The automaker defendants asked the district court to dismiss the case as posing a “political question” that cannot be addressed by the judiciary and must instead be left to the two political branches of government. Moreover, defendants argued, California’s public nuisance claims are either “displaced” (in the case of the federal claim) or “preempted” (the state claim) by two federal statutes: the Clean Air Act (CAA) and the Energy Policy and Conservation Act (EPCA). The district court dismissed the case under the political question doctrine without reaching the preemption and displacement arguments.

Closely tracking the approach and reasoning of a New York district court opinion recently issued in a similar case (Connecticut v. American Electric Power Company), the district court here found that the case presented a non-justiciable political question and declined to “inject[] itself into the global warming thicket.” The primary problem, the court determined, was that plaintiffs’ nuisance claim required the court “to make an initial decision as to what is unreasonable in the context of carbon dioxide emissions.” The court would be forced to balance the competing interests of reducing emissions, on one hand, and preserving economic and industrial development, on the other. Next, the court explained that plaintiffs’ claims for damages for defendants’ worldwide sale of automobiles sufficiently implicated Congress’s power over interstate commerce and the executive branch’s power over foreign policy, areas that the Constitution has committed to the political branches of the federal government. Finally, the court determined that it lacked “judicially discoverable or manageable standards” to resolve the case. Rejecting plaintiffs’ characterization of the lawsuit as presenting the types of issues that courts routinely resolve, the court states that it could identify no precedent to assist it with the legal and factual difficulties that would arise in allocating fault and damages, if any, under plaintiffs’ claims.

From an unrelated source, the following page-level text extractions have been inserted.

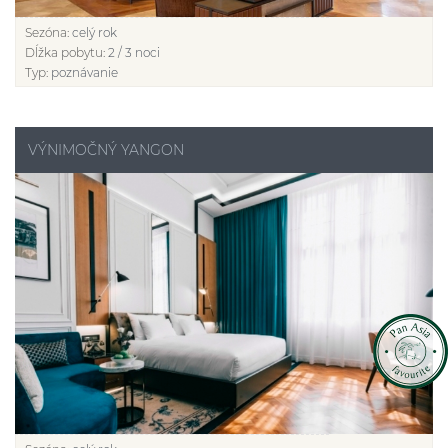
Sezóna:
celý rok
Dĺžka pobytu:
2 / 3 noci
Typ:
poznávanie
VÝNIMOČNÝ YANGON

The court in California found its conclusions to be buttressed by the Supreme Court’s recent ruling in Massachusetts v. Environmental Protection Agency. The district court interpreted Massachusetts to stand for the proposition that policy decisions concerning authority over and standards for carbon dioxide emissions lie with the political branches, not the judiciary. Additionally, the district court noted the Supreme Court’s reference to the states having “surrendered” to the federal government under the Constitution their right to engage in certain types of regulation—which the district court interpreted to mean that the regulation of carbon dioxide lies with the federal government, and specifically with the political branches.

Coupled with the New York district court’s recent dismissal of a lawsuit against power generation defendants in the Connecticut case, the district court’s ruling in favor of automakers in California illustrates the enormous difficulty faced by states seeking climate change remedies from industry under a public nuisance theory. Federal courts on both coasts have now ruled under the political question doctrine that the Constitution forbids them from even considering the claims of state plaintiffs injured by the effects of climate change.

Key Opinion: California v. General Motors Corp., 2007 WL 2726871 (N.D. Cal. 2007) (not reported).